▶ **Job item**
Pull out every line in the items below that contains the string "measure". Case counts, so skip lines where it appears with different capitalization.

▶ **Records provided**
=====

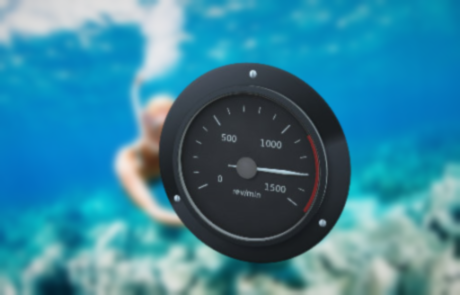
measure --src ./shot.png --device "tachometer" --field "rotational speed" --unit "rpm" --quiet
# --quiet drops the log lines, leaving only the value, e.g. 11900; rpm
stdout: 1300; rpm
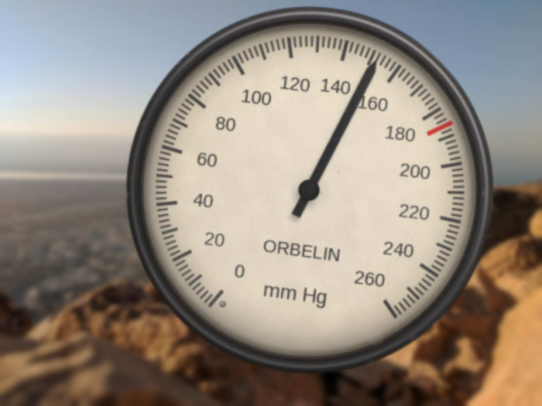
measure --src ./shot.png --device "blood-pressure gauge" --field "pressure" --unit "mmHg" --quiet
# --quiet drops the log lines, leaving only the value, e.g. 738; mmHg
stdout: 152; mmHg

=====

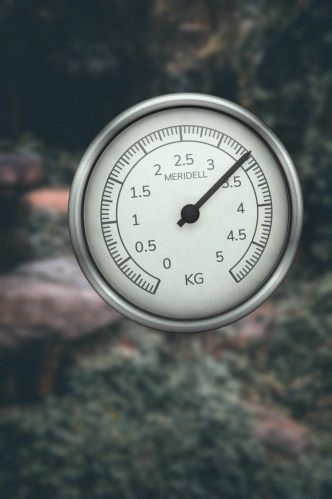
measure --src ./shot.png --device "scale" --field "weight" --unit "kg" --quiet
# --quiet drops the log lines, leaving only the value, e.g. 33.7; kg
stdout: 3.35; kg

=====

▶ **Reply to the task**
measure --src ./shot.png --device "tachometer" --field "rotational speed" --unit "rpm" --quiet
measure --src ./shot.png --device "blood-pressure gauge" --field "pressure" --unit "mmHg" --quiet
measure --src ./shot.png --device "scale" --field "weight" --unit "kg" --quiet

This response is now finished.